My Number One Pet Peeve about albums is when an intro or outro is part of an actual song. In this case it’s “Yoncé”, which I don’t particularly care for right now, that’s ruining my full immersion in the banger “Partition”. It’s another explicitly sexy song that makes me laugh (“he Monica Lewinsky’d all on my gown”), but also has a delicious bridge section that reminds you of an early 90’s Girl group (“I just wanna be the girl you like, the kinda girl you like”). My pet peeve comes into play with “Haunted” as well, which I really like for it’s backing track and the spoken word bit that reminds me so much of Madonna (the video itself looks like an homage to both Madonna’s “Justify My Love” video and “The Shining” movie), but I’m not always into listening to “Ghost” which comes right before it.  

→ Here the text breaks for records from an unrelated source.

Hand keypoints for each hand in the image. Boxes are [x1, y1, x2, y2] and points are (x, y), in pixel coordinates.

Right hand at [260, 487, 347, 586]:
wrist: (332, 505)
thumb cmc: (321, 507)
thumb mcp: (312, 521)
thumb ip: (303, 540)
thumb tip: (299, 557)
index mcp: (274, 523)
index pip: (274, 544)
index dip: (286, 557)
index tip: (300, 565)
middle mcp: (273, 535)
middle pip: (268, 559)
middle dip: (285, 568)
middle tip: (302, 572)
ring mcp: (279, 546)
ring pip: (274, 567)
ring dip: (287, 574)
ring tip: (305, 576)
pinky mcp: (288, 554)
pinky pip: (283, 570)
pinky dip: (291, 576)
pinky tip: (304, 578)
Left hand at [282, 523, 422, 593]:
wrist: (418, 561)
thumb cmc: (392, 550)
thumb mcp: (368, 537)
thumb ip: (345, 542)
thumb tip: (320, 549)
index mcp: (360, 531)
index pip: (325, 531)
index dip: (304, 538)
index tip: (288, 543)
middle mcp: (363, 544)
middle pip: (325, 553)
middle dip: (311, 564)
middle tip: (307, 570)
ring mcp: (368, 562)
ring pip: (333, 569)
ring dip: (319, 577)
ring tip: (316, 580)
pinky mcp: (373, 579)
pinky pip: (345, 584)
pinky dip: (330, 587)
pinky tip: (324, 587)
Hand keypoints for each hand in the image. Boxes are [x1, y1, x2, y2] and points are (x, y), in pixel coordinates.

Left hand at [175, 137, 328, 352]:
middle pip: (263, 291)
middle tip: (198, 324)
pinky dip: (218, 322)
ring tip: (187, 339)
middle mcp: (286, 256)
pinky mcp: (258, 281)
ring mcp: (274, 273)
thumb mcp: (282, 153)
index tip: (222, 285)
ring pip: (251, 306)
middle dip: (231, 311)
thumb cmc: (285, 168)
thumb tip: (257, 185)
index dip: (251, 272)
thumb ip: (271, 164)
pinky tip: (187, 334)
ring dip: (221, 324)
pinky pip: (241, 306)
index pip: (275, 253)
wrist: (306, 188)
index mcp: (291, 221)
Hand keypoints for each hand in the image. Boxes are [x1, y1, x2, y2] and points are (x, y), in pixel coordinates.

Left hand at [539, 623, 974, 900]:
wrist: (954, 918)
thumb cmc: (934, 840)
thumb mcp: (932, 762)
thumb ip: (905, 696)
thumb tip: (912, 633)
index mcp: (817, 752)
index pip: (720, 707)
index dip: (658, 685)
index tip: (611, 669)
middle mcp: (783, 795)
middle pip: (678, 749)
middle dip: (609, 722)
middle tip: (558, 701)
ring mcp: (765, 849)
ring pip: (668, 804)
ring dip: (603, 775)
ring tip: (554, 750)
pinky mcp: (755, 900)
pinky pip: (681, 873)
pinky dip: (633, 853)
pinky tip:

My issue with “***Flawless” is that it’s WAY too short, this song is a perfect ratchet club banger with three call & response lines that will have the clubs going insane (“I woke up like dis!” being the most fun). It’s just a little weird that it comes after “Bow Down” and a speech about feminism by Chimamanda Ngozi Adichie, I just wish there was an extra minute of the song because it goes that Hard! And the video is Insane, one of my favorites of her career.  When it comes to “Blue”, I assumed it was going to be a corny ode to her first child and motherhood, but it’s actually beautifully produced with an infectious island vibe. Beyoncé matches the track so wonderfully with her voice and never over-does it. It’s just a feel good song. “Jealous” is great, but not really much else to say about it. 

They’ll Have to Grow on Me: “Superpower”, “Pretty Hurts”, “Rocket”, “Heaven”.

It’s no surprise that the 4 slower tracks are my least favorites. “Superpower” is a little too slow for me but I am getting into it a little bit more. It’s funny because the video is a lot better than the song to me with it’s slow-motion pace, the content (a violent protest against THE MAN) and pacing of the video matches up in such a weird way with the song. The “Rocket” video is amazing, and I LOVE LOVE LOVE the opening line of “let me sit this AAAAASSSSSS… on ya baby”, it totally makes me laugh. However it’s a little too Maxwell/D’Angelo sounding and I’m currently not all that in the mood for the babymaking songs. “Heaven” was such a sad emotional video, I just can’t bring myself to listen to the actual song for fear that I’ll be balling like a baby on the subway. From what I remember though it was a pretty song, just not something I’m into right now.

Wow, Did I Write Enough? You know I get carried away when it comes to my favorite artists and Beyoncé gave me lots to talk about. And it doesn’t end here. Hearing about the numbers this new album has done, I MUST have another blog post about her very soon.